### Article
##############################

It's not entirely implausible, though, that some archaic nonprestige dialect of northern Chinese preserved *o as late as 400 AD. The 8th century Old Japanese phonogram 支 ki (earlier read *ke) reflects an Old Chinese *kie whose initial had palatalized to *tɕ- in prestige dialects long ago. The practice of writing *ke as 支 originated from the Korean peninsula centuries earlier and must have started at a time when some northern Chinese dialect still preserved *k-. (支 ki in Taiwanese and other Min varieties in the south preserves the original initial to this day.)

Jurchen <gon> has variants that do not look much like Chinese 拳 <FIST>:

in line 2 of the monument commemorating the victory of Emperor 太祖 Taizu of Jin over the Khitans in 1114 (1185; the earliest attested form)

~ on the bottom of ne 11 of the monument recording the names of successful candidates for the degree of 進士 jinshi in 1224 (Jin [1984: 17, 199] writes this character two different ways, and without seeing a photo or rubbing of the monument, I don't know which is correct)

(12.5.1:13: Jin and Jin [1980: 301] have the form with ㄴ in their hand copy of the text of that monument. I can't even find the character in this rubbing.)

The most 拳 <FIST>-like form

is first attested as a transcription of the first syllable of 觀音 *gonin 'Guanyin' in line 11 of the monument commemorating the foundation of 永寧寺 Yongning Temple (1413).

12.6.21:06: APPENDIX 1: Modern Chinese o-reflexes of 拳 Early Old Chinese *NI-kron 'fist' from Xiaoxuetang:

subgroup
location
reflex
tone
Gan
東鄉 Dongxiang
kʰuon 24
Pu-Xian Min
仙游 Xianyou
kuoŋ
24
Eastern Min
福清 Fuqing
kuoŋ
55
Yue
德慶 Deqing
kon
342
unknown
西岸 Xi'an
kʰoi
24

Their k(ʰ)- does not reflect the original root-initial *k-; it is from a later fused *g- < *ŋg- < *ŋk- < *NIk-.

##############################

### Data provided
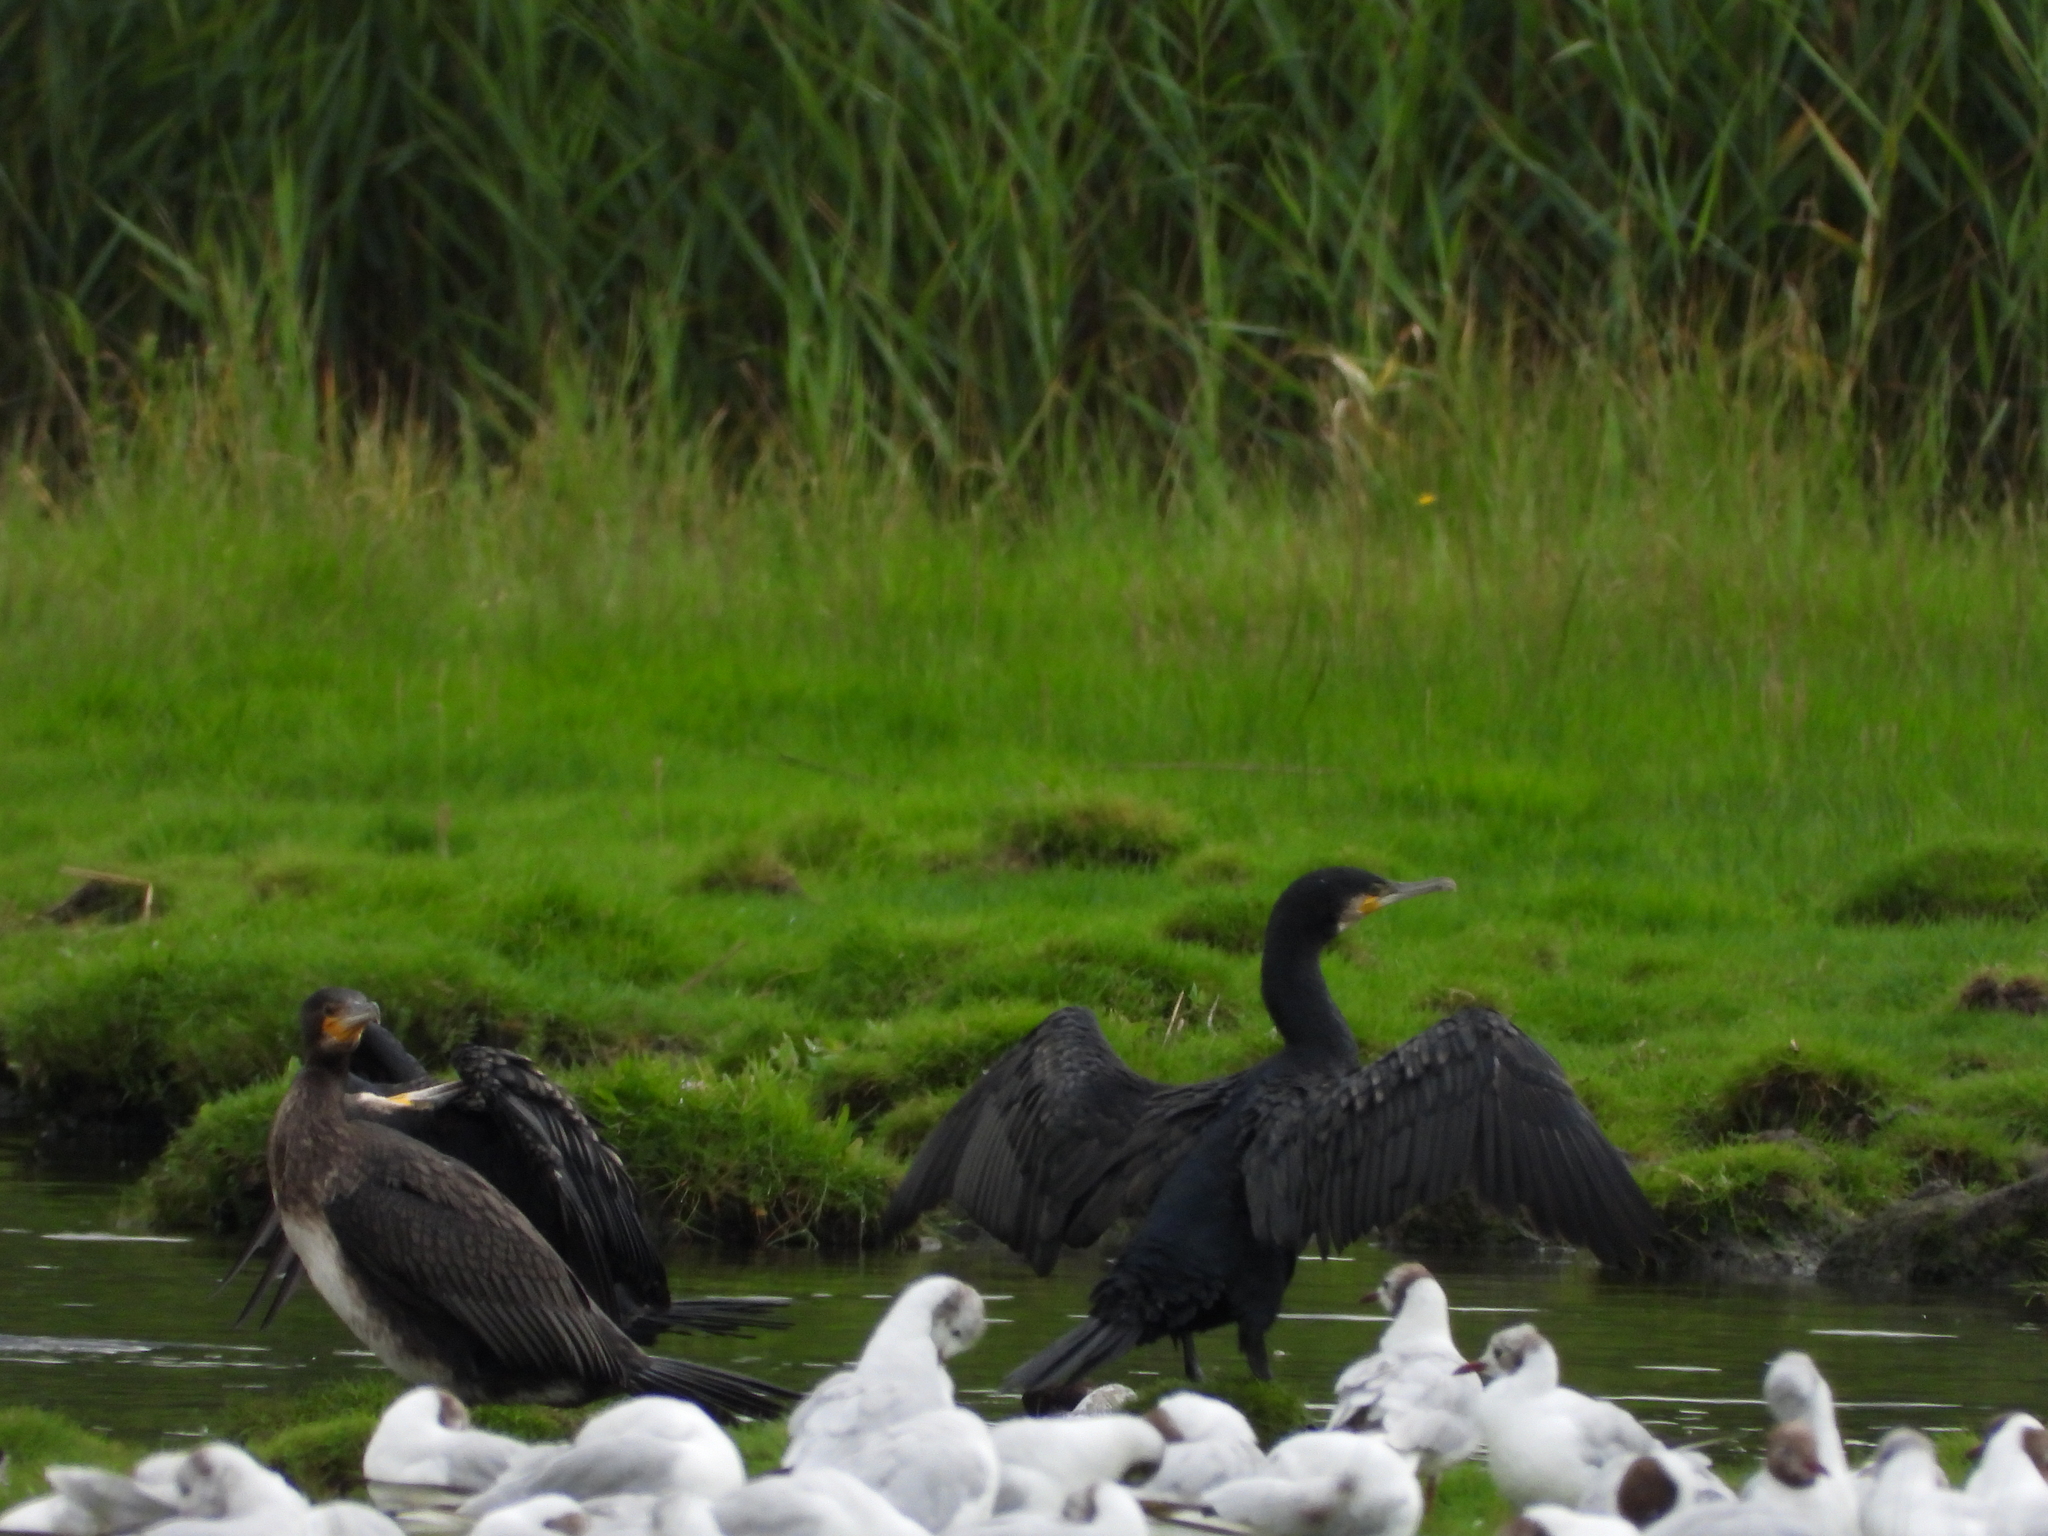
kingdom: Animalia
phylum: Chordata
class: Aves
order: Suliformes
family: Phalacrocoracidae
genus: Phalacrocorax
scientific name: Phalacrocorax carbo
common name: Great cormorant
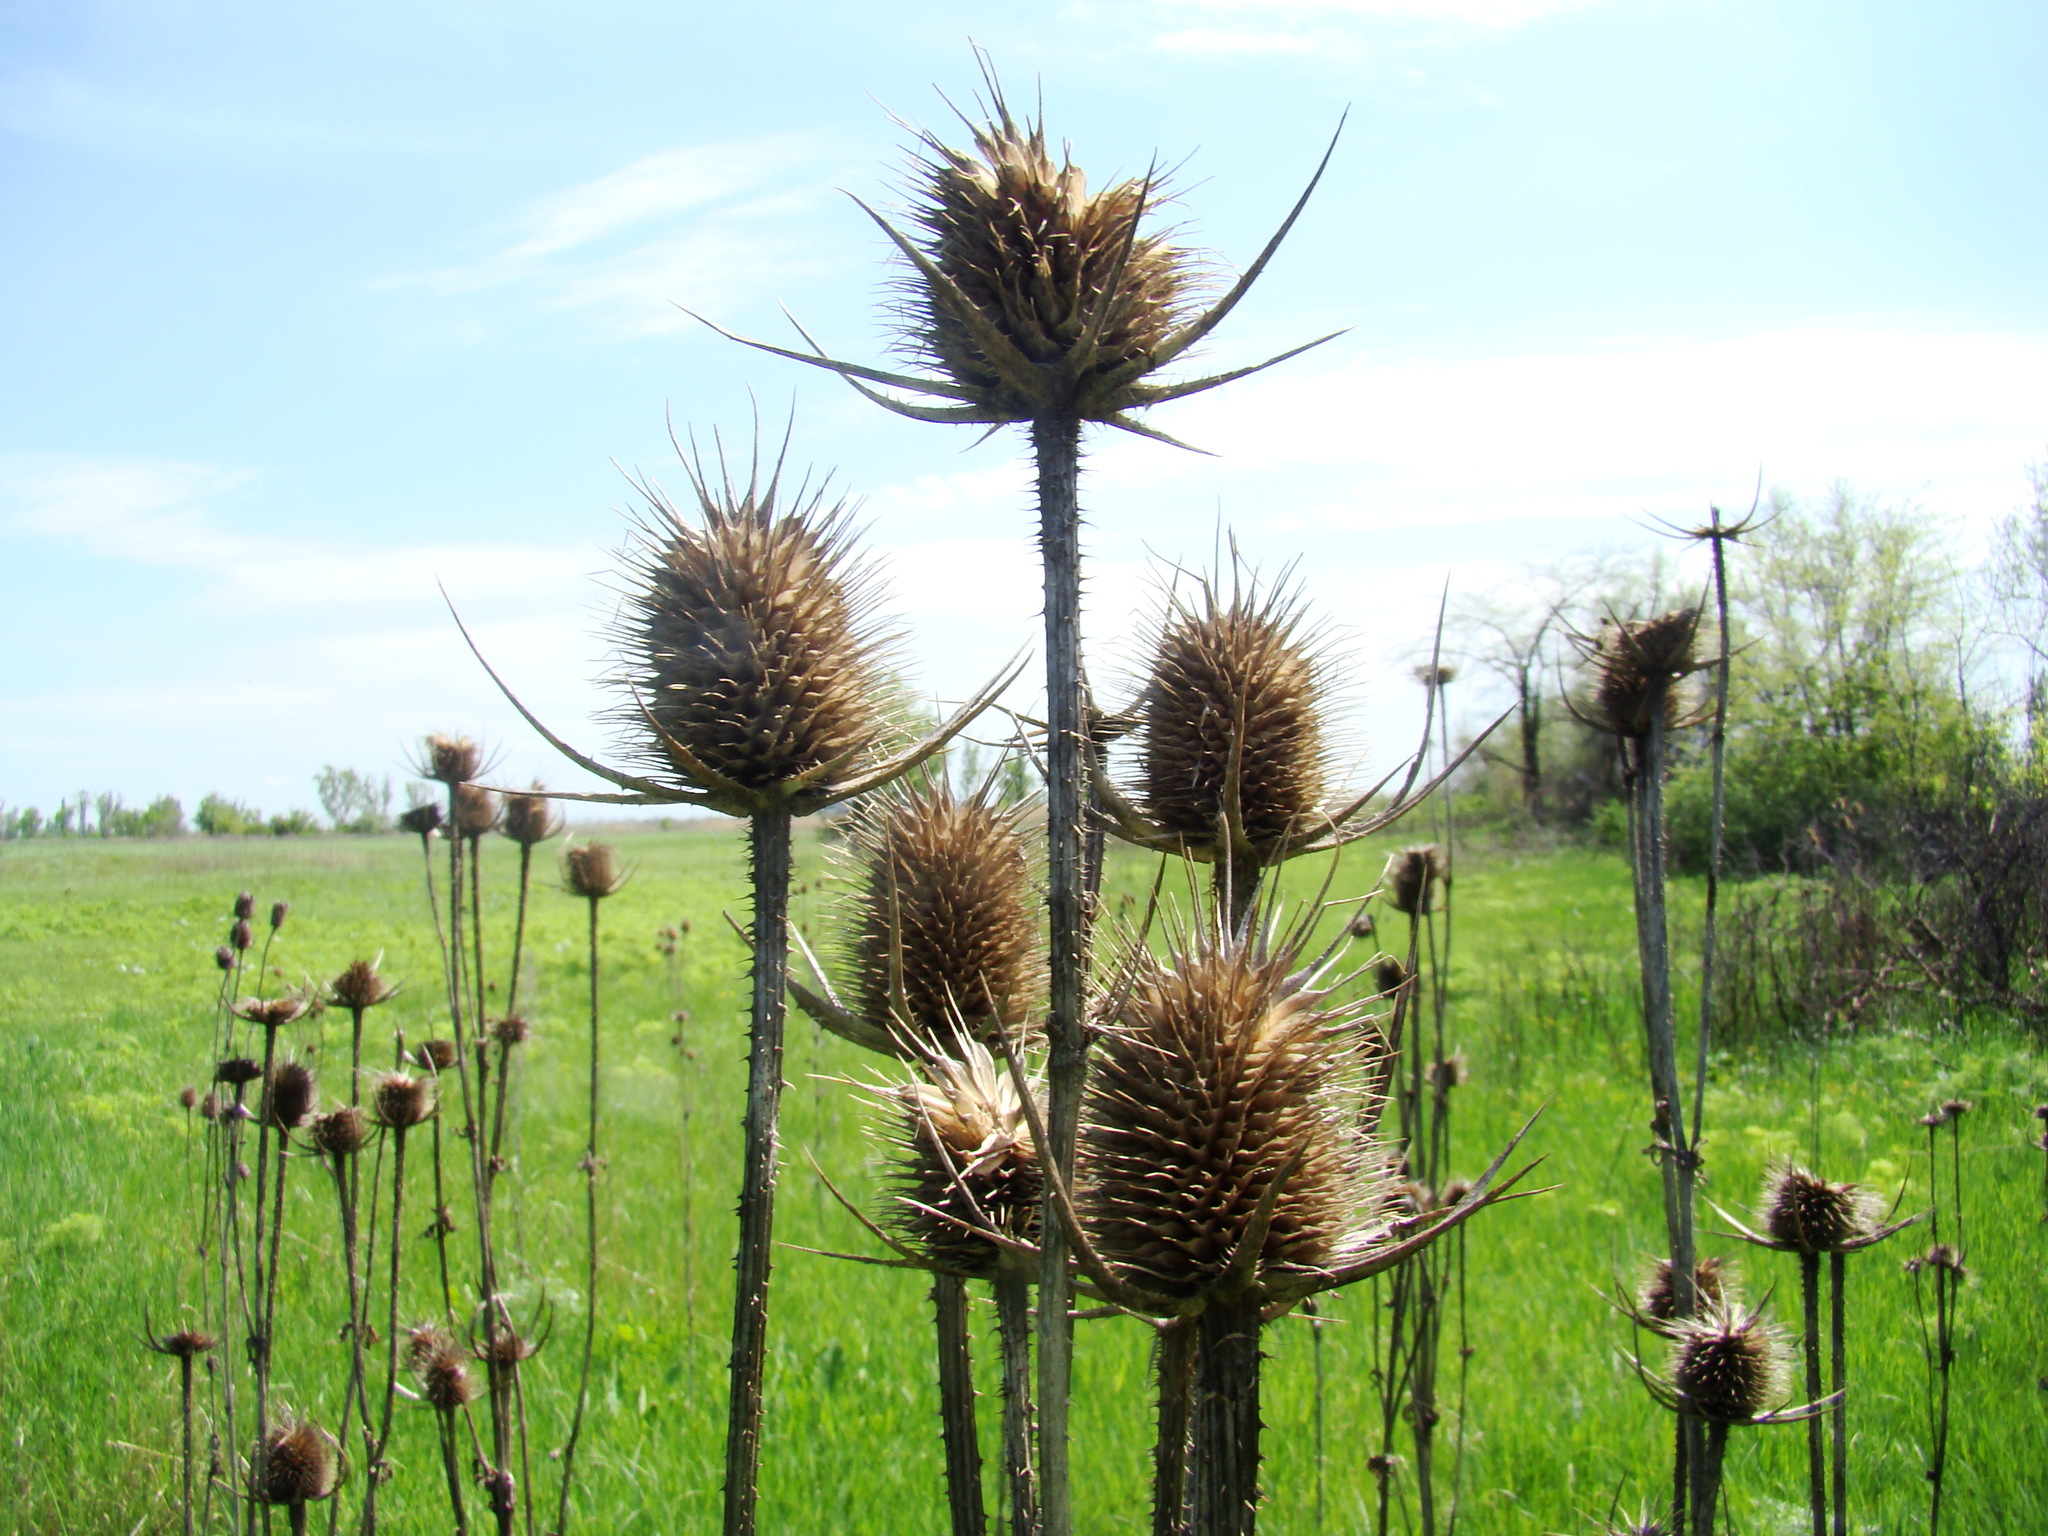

##############################

### What to work on
• a. Please rewrite the records from the line with "phylum: Chordata" through the end of the records as a JSON list of strings, one string per line, skipping blank lines and leaving out the pictures.
• b. Extend the article on Jurchen <gon> and Chinese 拳 'fist', starting after its last sentence.

### Answers below
• a.
[
  "phylum: Chordata",
  "class: Aves",
  "order: Suliformes",
  "family: Phalacrocoracidae",
  "genus: Phalacrocorax",
  "scientific name: Phalacrocorax carbo",
  "common name: Great cormorant"
]

• b.
I do not know which of those forms is native and which is borrowed.

Moreover, I do not know the details of the phonological histories of those varieties, so I cannot be certain that their -(u)o- directly preserves Old Chinese *-o-. Late Old Chinese *-wɨa- or Middle Chinese *-wɨe- could have fused into -(u)o- later.

I have excluded reflexes like 弋陽 Yiyang Gan ɕʰyon 13 with fricative and affricate initials because they are less conservative-sounding: i.e., because their initials are no longer velar. But who knows, maybe their rhymes are more conservative than their initials.

I initially thought Yiyang Gan ɕʰ- was a typo for Yiyang Gan tɕʰ-, but Xiaoxuetang lists three other  characters read ɕʰyon: 穿權棬. All have [tɕʰ-] in standard Mandarin. If ɕʰ- is a typo, it's not an isolated one. On the other hand, Xiaoxuetang has 124 characters read with tɕʰ- in Yiyang Gan and 0 characters read with ɕʰ- and rhymes other than -yon. So either ɕʰ- has an extremely restricted distribution or it is a typo for the readings of one homophone set (穿權棬拳).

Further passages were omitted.